= Lew Pryme =

Successful New Zealand pop singer

Lewis Pryme (/prim/: 1940 – 23 April 1990) was a New Zealand pop singer and rugby director, and player.

==Biography==
Pryme was born in the coastal Taranaki town of Waitara, where the primary form of employment was the Borthwick's Freezing Works. He worked his way up the entertainment world ladder starting with Colin King's rock and roll band, the Harmonisers.

He started to become widely known as a pop singer in the mid-sixties, after winning supporting slots for NZ tours by Britpop groups The Dave Clark Five and Herman's Hermits.

His notable songs included "Come On" (1966), "A Star Is Born" (1966), "Gracious Lady Alice Dee" (1968), "What's He Got That I Ain't Got", "There's A Kind Of Hush" (1968), "Fantastic Fergie", "Deck Of Cards" (1969), and "Welcome To My World" (1970).

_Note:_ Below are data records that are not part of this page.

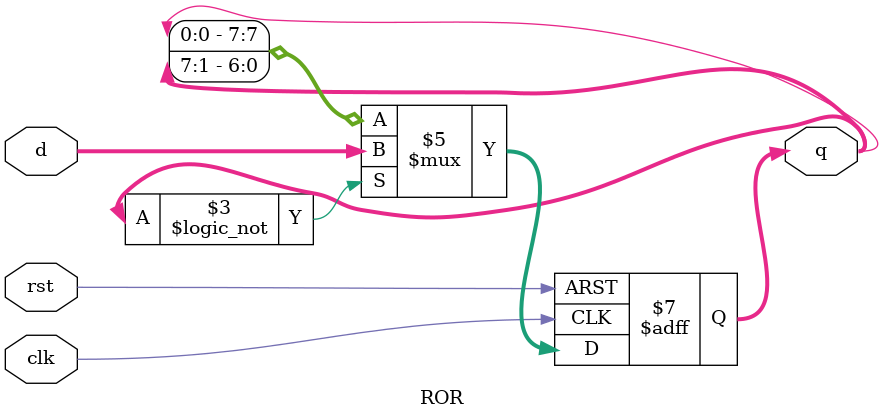
<source format=v>
module ROR(rst, clk, d, q);
input rst, clk;
input [7:0] d;
output reg [7:0] q;

always@(negedge rst, posedge clk)
begin
if(!rst) q = 0;
else begin
	if(!q) q <= d;
	else q[7:0] <= {q[0], q[7:1]};
	end
end

endmodule

</source>
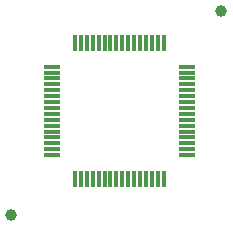
<source format=gtp>
G04*
G04 #@! TF.GenerationSoftware,Altium Limited,Altium Designer,21.1.1 (26)*
G04*
G04 Layer_Color=8421504*
%FSLAX25Y25*%
%MOIN*%
G70*
G04*
G04 #@! TF.SameCoordinates,803D71E2-4EB1-4650-8D60-E64228E98B9D*
G04*
G04*
G04 #@! TF.FilePolarity,Positive*
G04*
G01*
G75*
%ADD13C,0.03937*%
%ADD14R,0.05807X0.01181*%
%ADD15R,0.01181X0.05807*%
D13*
X270000Y113000D02*
D03*
X200000Y45000D02*
D03*
D14*
X213362Y94354D02*
D03*
Y92386D02*
D03*
Y90417D02*
D03*
Y88449D02*
D03*
Y86480D02*
D03*
Y84512D02*
D03*
Y82543D02*
D03*
Y80575D02*
D03*
Y78606D02*
D03*
Y76638D02*
D03*
Y74669D02*
D03*
Y72701D02*
D03*
Y70732D02*
D03*
Y68764D02*
D03*
Y66795D02*
D03*
Y64827D02*
D03*
X258543D02*
D03*
Y66795D02*
D03*
Y68764D02*
D03*
Y70732D02*
D03*
Y72701D02*
D03*
Y74669D02*
D03*
Y76638D02*
D03*
Y78606D02*
D03*
Y80575D02*
D03*
Y82543D02*
D03*
Y84512D02*
D03*
Y86480D02*
D03*
Y88449D02*
D03*
Y90417D02*
D03*
Y92386D02*
D03*
Y94354D02*
D03*
D15*
X221189Y57000D02*
D03*
X223158D02*
D03*
X225126D02*
D03*
X227095D02*
D03*
X229063D02*
D03*
X231031D02*
D03*
X233000D02*
D03*
X234968D02*
D03*
X236937D02*
D03*
X238906D02*
D03*
X240874D02*
D03*
X242843D02*
D03*
X244811D02*
D03*
X246779D02*
D03*
X248748D02*
D03*
X250716D02*
D03*
Y102181D02*
D03*
X248748D02*
D03*
X246779D02*
D03*
X244811D02*
D03*
X242843D02*
D03*
X240874D02*
D03*
X238906D02*
D03*
X236937D02*
D03*
X234968D02*
D03*
X233000D02*
D03*
X231031D02*
D03*
X229063D02*
D03*
X227095D02*
D03*
X225126D02*
D03*
X223158D02*
D03*
X221189D02*
D03*
M02*

</source>
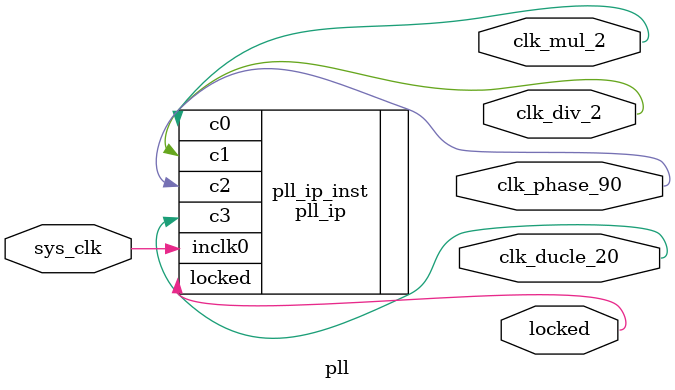
<source format=v>
module pll
(
    input   wire    sys_clk         ,   // 系统时钟
    
    output  wire    clk_mul_2       ,   // 2倍
    output  wire    clk_div_2       ,   // 2分
    output  wire    clk_phase_90    ,   // 相移90°
    output  wire    clk_ducle_20    ,   // 占空比20%时钟
    output  wire    locked          // 检测锁相环是否锁定
    
);


pll_ip pll_ip_inst
(
    .inclk0        (sys_clk       ),
    
    .c0            (clk_mul_2     ),
    .c1            (clk_div_2     ),
    .c2           (clk_phase_90  ),
    .c3            (clk_ducle_20  ),
    .locked        (locked    )
);

endmodule
</source>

He later set up his own agency to represent New Zealand artists in the music scene, ‘discovering' and representing many new talents including future successes Tina Cross, Rob Guest, Derek Metzger and Mark Williams.

In 1985 Pryme was appointed Executive Director of the Auckland Rugby Union.

Later in life, Pryme opened up about living as a closeted gay man.

Pryme died of AIDS on 23 April 1990, a week after his partner of many years Jeff Fowler also died of AIDS on 16 April 1990, aged 32. His last days were recorded in a documentary, Lew Pryme -- Welcome to my World.